Sidang sengketa hasil Pemungutan Suara Ulang (PSU) Pilkada Kepulauan Talaud di Mahkamah Konstitusi (MK) pada Jumat (25/4/2025) mengungkap dugaan penggunaan ijazah palsu oleh Calon Bupati nomor urut 3, Welly Titah. Tuduhan ini disampaikan oleh kuasa hukum pasangan calon nomor urut 2, Irwan Hasan-Haroni Mamentiwalo, yakni Handri Piter Poae.
Poae mengungkapkan kejanggalan dalam riwayat pendidikan Welly Titah. Ia disebut berpindah-pindah sekolah, menempuh kelas 10 dan 11 di SMA Eben Haezer Manado, kemudian kelas 12 di SMA Swasta Lirung. Namun, ijazah SMA yang dimilikinya justru diterbitkan oleh SMA Negeri 1 Beo, sebuah fakta yang dianggap mencurigakan.
Lebih lanjut, Poae menjelaskan bahwa berdasarkan keterangan dari beberapa pihak dan alumni SMA Negeri 1 Beo, Welly Titah tidak pernah bersekolah atau mengikuti ujian akhir di sekolah tersebut pada tahun 1984, tahun tertera pada ijazahnya. Diduga kuat, Welly Titah menggunakan fotokopi ijazah tanpa memiliki dokumen asli.
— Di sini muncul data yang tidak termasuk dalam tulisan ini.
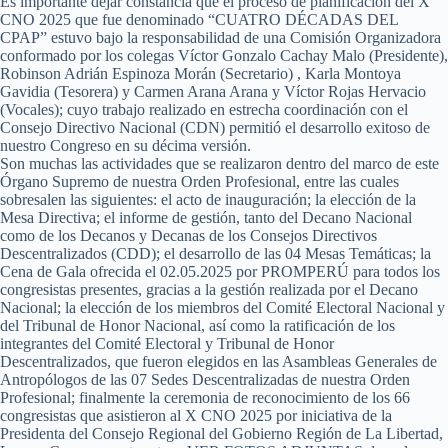
Es importante dejar constancia que el proceso de planificación del X
CNO 2025 que fue denominado “CUATRO DÉCADAS DEL
CPAP” estuvo bajo la responsabilidad de una Comisión Organizadora
conformado por los colegas Víctor Gonzalo Cachay Malo (Presidente),
Robinson Adrián Espinoza Morán (Secretario) , Karla Montoya
Gavidia (Tesorera) y Carmen Arana Arana y Víctor Rojas Hervacio
(Vocales); cuyo trabajo realizado en estrecha coordinación con el
Consejo Directivo Nacional (CDN) permitió el desarrollo exitoso de
nuestro Congreso en su décima versión.
Son muchas las actividades que se realizaron dentro del marco de este
Órgano Supremo de nuestra Orden Profesional, entre las cuales
sobresalen las siguientes: el acto de inauguración; la elección de la
Mesa Directiva; el informe de gestión, tanto del Decano Nacional
como de los Decanos y Decanas de los Consejos Directivos
Descentralizados (CDD); el desarrollo de las 04 Mesas Temáticas; la
Cena de Gala ofrecida el 02.05.2025 por PROMPERÚ para todos los
congresistas presentes, gracias a la gestión realizada por el Decano
Nacional; la elección de los miembros del Comité Electoral Nacional y
del Tribunal de Honor Nacional, así como la ratificación de los
integrantes del Comité Electoral y Tribunal de Honor
Descentralizados, que fueron elegidos en las Asambleas Generales de
Antropólogos de las 07 Sedes Descentralizadas de nuestra Orden
Profesional; finalmente la ceremonia de reconocimiento de los 66
congresistas que asistieron al X CNO 2025 por iniciativa de la
Presidenta del Consejo Regional del Gobierno Región de La Libertad,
Selain dugaan ijazah palsu, Poae juga menuding adanya praktik politik uang yang dilakukan di Desa Bulude dan Bulude Selatan oleh kubu Calon Bupati nomor urut 3. Besarnya sumbangan kampanye dari paslon nomor urut 3 ke Gereja Masehi Injili di Talaud, mencapai Rp 250 juta, juga menjadi sorotan dan dijadikan bukti pendukung.
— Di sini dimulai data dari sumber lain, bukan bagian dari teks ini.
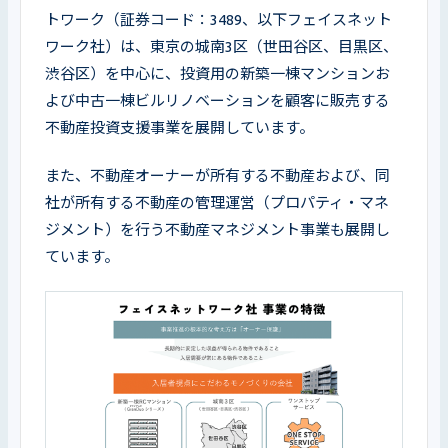
トワーク（証券コード：3489、以下フェイスネット
ワーク社）は、東京の城南3区（世田谷区、目黒区、
渋谷区）を中心に、投資用の新築一棟マンションお
よび中古一棟ビルリノベーションを顧客に販売する
不動産投資支援事業を展開しています。
また、不動産オーナーが所有する不動産および、同
社が所有する不動産の管理運営（プロパティ・マネ
ジメント）を行う不動産マネジメント事業も展開し
ています。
Dugaan Pelanggaran dan Permohonan Paslon Nomor Urut 2
Bukti berupa printout screenshot percakapan dalam grup majelis jemaat Nazari digunakan untuk memperkuat tuduhan tersebut. Poae menekankan bahwa bukti-bukti ini menunjukkan adanya pelanggaran yang signifikan dalam proses Pilkada Kepulauan Talaud.
Berdasarkan temuan-temuan tersebut, pasangan calon nomor urut 2, Irwan Hasan-Haroni Mamentiwalo, meminta MK membatalkan keputusan Komisi Pemilihan Umum Kabupaten Kepulauan Talaud yang memenangkan pasangan calon nomor urut 3. Mereka juga meminta diskualifikasi Welly Titah dan penetapan pasangan calon nomor urut 2 sebagai pemenang Pilkada.
Analisis dan Implikasi
Kasus ini menyoroti pentingnya integritas dan transparansi dalam proses pemilihan umum. Dugaan penggunaan ijazah palsu dan praktik politik uang merupakan pelanggaran serius yang dapat merusak kredibilitas sistem demokrasi. Proses hukum di MK diharapkan dapat mengungkap kebenaran dan memberikan putusan yang adil.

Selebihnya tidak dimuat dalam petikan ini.